## HOW TO COMPLETE THIS TASK
With the pictures omitted, repeat exactly the lines below starting with the line that has "June 27, 2012" and going on through the line that has "providing an at-a-glance summary of news from".
——————
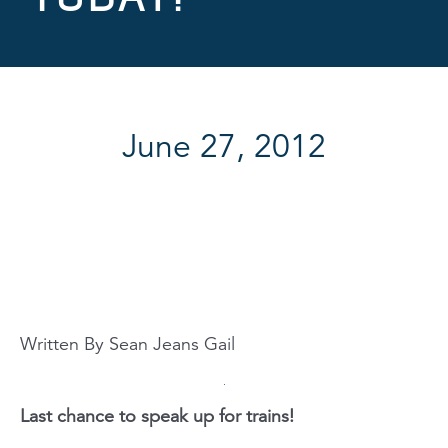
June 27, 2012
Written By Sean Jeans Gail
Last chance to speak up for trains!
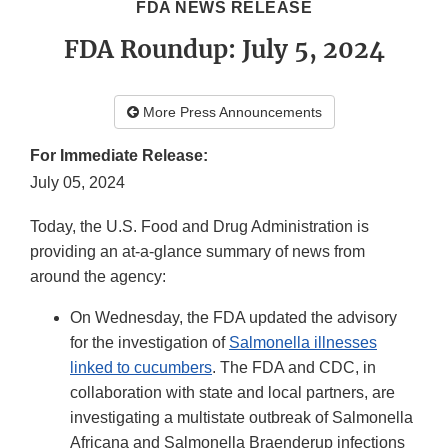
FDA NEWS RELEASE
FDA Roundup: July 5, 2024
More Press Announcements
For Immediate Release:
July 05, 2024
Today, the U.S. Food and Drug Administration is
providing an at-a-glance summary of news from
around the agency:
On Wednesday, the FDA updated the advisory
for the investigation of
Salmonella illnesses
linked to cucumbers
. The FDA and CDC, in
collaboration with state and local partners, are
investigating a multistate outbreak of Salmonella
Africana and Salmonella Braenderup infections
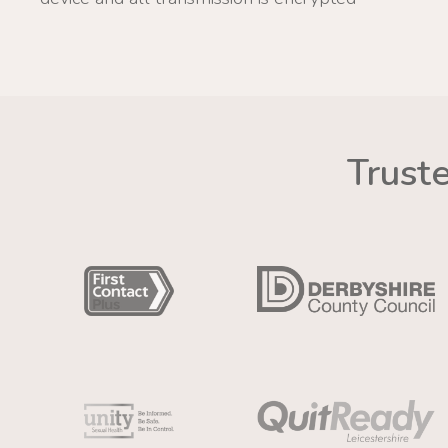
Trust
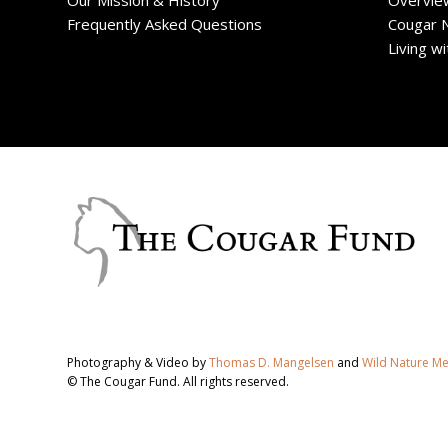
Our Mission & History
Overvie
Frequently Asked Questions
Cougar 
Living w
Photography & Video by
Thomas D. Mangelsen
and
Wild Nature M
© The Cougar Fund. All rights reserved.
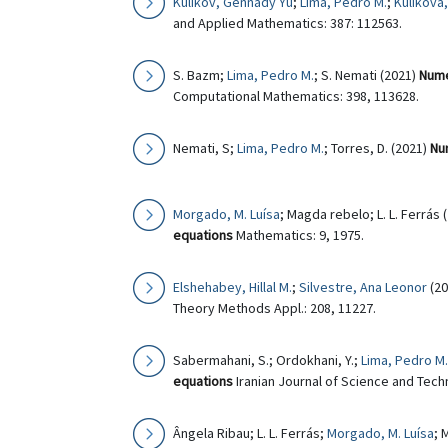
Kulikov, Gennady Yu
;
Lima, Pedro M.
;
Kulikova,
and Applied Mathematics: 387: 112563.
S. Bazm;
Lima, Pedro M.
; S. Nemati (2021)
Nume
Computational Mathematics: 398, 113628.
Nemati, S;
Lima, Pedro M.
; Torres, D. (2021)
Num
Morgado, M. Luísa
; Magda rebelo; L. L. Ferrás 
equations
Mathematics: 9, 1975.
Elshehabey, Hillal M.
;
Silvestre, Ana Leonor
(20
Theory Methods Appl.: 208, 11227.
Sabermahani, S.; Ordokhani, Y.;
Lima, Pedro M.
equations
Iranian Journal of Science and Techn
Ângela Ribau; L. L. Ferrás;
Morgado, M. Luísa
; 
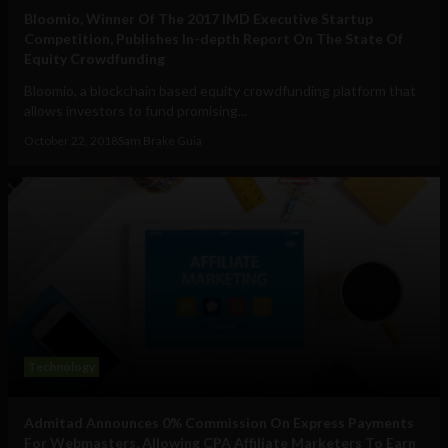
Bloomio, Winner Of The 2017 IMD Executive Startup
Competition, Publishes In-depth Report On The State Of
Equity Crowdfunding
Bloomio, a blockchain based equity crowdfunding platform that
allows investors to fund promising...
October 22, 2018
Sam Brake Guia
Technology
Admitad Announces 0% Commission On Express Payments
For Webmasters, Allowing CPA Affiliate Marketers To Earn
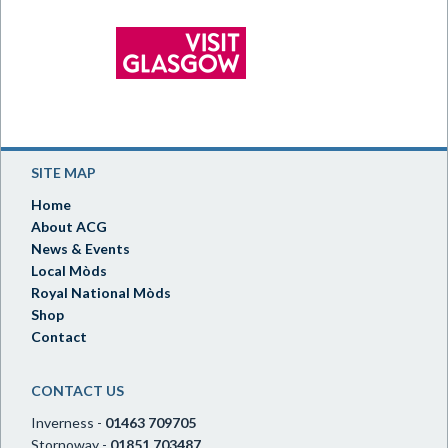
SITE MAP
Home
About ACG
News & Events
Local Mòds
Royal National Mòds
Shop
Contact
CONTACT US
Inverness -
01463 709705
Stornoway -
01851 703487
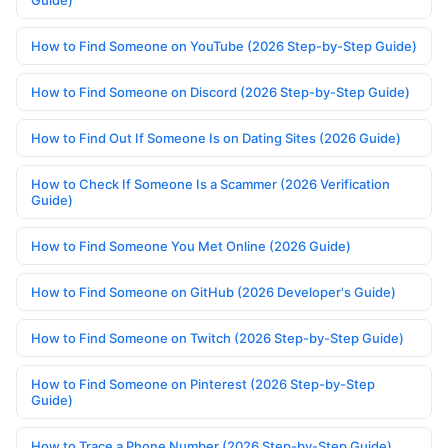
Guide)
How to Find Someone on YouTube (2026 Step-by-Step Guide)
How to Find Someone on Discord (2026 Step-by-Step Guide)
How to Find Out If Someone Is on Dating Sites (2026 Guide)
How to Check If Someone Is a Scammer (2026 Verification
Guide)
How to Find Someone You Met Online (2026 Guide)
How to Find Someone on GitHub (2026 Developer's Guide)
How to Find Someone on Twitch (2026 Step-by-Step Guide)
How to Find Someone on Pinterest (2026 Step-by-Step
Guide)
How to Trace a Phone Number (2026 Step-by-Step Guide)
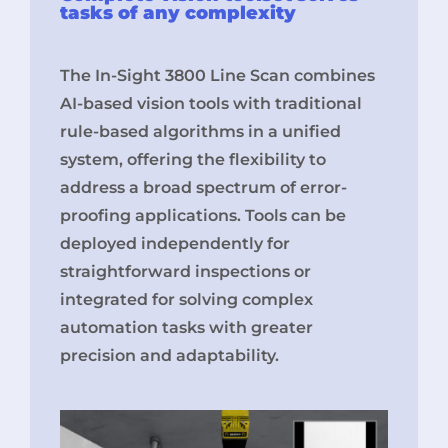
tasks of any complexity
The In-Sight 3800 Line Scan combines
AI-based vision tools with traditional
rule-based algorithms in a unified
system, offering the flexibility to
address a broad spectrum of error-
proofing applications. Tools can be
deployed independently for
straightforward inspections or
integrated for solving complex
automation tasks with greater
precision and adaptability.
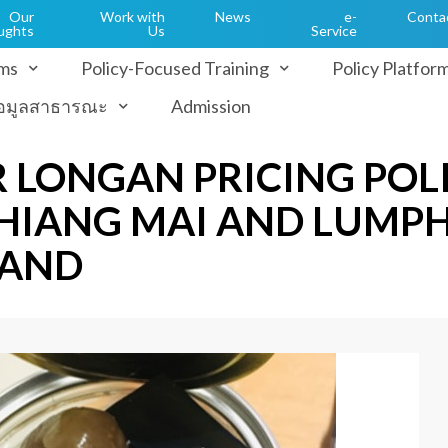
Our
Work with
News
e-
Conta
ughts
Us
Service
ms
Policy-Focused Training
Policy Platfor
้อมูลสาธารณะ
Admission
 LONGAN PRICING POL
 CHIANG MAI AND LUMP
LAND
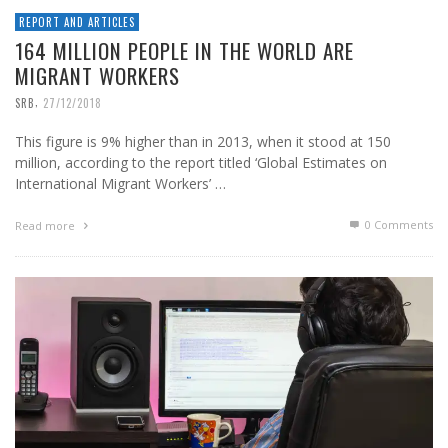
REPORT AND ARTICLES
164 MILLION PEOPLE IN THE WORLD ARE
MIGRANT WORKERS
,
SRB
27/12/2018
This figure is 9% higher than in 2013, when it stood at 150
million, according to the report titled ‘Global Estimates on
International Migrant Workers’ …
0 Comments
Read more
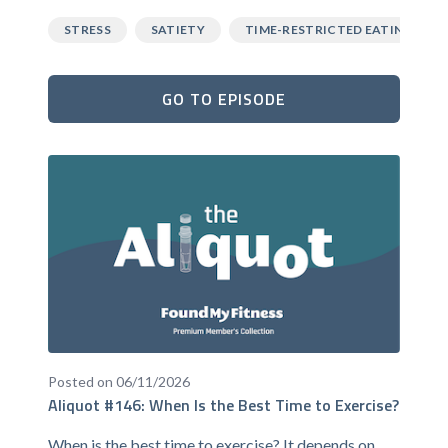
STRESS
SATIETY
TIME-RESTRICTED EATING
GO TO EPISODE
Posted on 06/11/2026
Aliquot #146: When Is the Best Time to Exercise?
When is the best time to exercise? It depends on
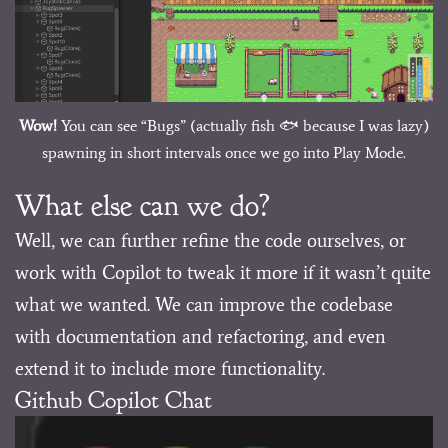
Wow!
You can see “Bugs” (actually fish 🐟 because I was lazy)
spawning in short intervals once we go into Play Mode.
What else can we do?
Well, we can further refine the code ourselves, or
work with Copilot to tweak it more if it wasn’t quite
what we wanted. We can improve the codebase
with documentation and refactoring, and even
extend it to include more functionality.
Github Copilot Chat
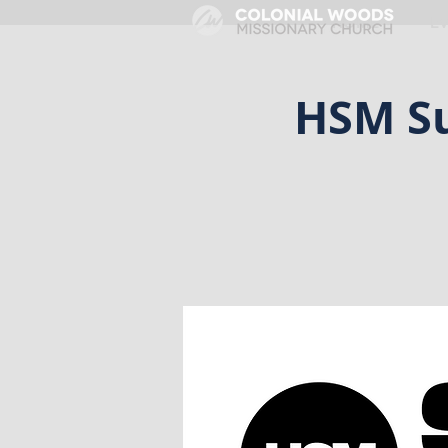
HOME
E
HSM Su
——————
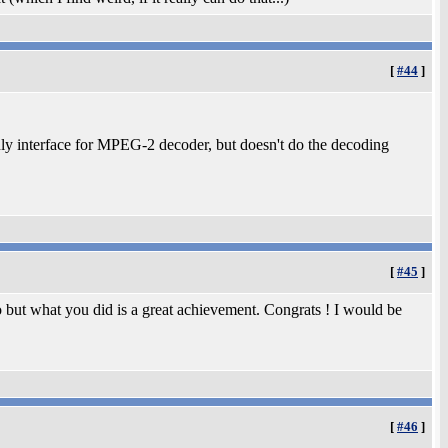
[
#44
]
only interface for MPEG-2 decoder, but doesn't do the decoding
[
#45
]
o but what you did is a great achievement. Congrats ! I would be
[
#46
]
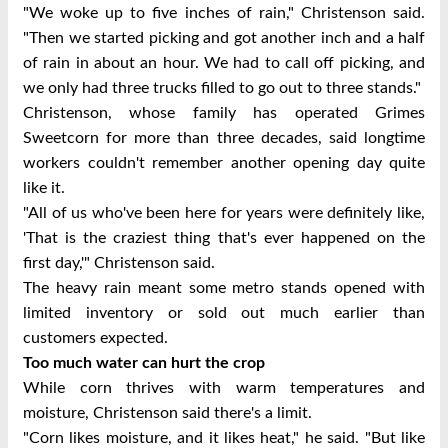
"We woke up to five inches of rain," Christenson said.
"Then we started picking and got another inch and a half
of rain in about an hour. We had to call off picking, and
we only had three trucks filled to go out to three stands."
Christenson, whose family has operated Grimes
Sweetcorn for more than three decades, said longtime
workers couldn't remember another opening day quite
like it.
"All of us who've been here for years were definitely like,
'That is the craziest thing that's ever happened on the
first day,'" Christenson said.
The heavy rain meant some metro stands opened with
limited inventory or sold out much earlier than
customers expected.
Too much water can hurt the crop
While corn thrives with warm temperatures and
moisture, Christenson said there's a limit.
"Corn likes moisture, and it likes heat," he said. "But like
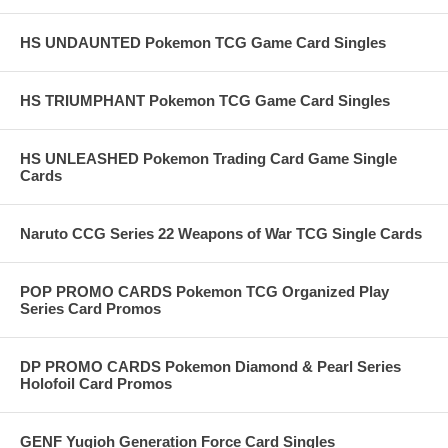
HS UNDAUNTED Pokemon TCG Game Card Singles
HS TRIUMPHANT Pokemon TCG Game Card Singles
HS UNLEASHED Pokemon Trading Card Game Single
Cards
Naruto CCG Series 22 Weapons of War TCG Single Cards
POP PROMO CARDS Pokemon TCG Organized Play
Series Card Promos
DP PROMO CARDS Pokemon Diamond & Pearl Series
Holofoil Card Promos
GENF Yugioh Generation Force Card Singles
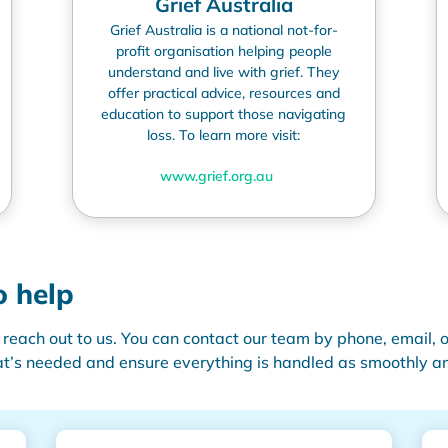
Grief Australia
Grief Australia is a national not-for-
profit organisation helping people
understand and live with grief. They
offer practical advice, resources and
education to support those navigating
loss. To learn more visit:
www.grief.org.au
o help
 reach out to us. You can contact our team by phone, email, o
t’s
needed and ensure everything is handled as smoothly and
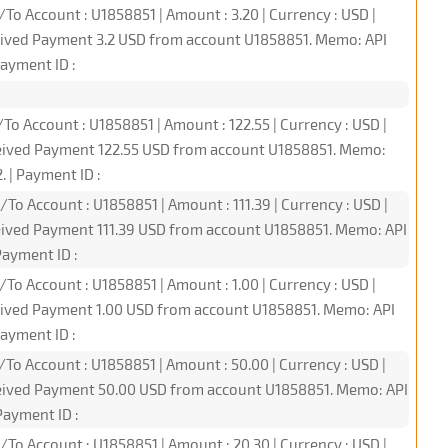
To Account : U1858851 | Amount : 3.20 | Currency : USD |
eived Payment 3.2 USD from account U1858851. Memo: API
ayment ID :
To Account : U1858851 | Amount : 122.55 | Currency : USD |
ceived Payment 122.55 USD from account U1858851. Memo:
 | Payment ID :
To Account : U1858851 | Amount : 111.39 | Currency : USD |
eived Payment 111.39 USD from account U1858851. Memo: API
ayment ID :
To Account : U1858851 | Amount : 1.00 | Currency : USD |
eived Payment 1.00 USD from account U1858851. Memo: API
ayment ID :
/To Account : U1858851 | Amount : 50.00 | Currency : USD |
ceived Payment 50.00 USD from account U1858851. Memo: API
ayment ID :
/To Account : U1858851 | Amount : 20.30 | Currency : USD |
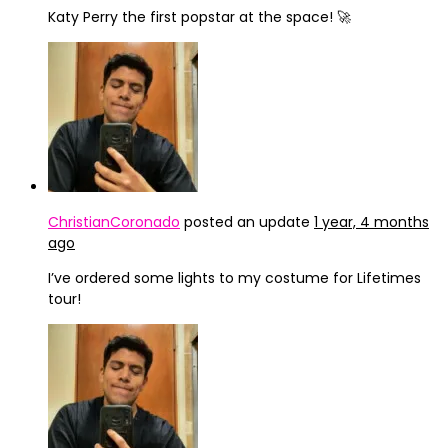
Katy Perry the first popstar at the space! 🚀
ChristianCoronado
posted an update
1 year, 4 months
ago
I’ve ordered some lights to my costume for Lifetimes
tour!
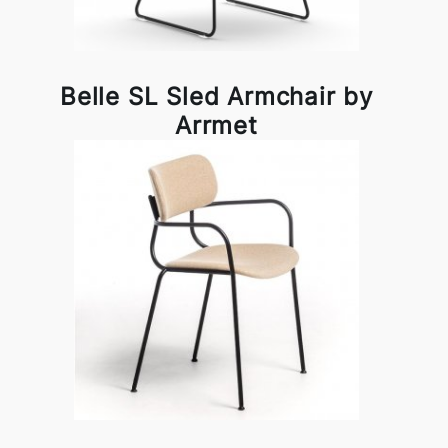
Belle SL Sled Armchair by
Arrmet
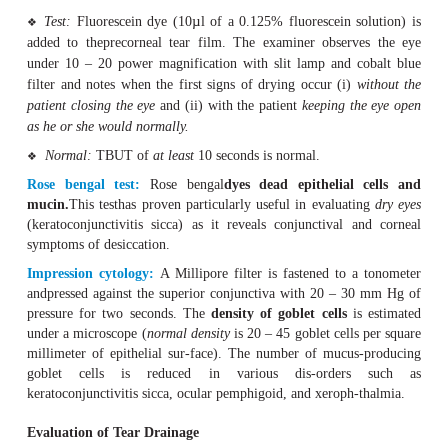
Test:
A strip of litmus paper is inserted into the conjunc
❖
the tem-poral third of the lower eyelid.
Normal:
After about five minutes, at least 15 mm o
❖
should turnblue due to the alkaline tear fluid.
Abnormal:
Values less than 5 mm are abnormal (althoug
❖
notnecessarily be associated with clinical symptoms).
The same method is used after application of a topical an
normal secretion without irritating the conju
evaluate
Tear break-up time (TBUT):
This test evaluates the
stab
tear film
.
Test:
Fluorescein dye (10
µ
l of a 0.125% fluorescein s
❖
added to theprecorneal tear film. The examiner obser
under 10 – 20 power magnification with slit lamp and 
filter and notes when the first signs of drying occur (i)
——————
## RESULT OF THE EXERCISE
June 27, 2012
Written By Sean Jeans Gail
Last chance to speak up for trains!
FDA NEWS RELEASE
FDA Roundup: July 5, 2024
More Press Announcements
For Immediate Release:
July 05, 2024
Today, the U.S. Food and Drug Administration is
providing an at-a-glance summary of news from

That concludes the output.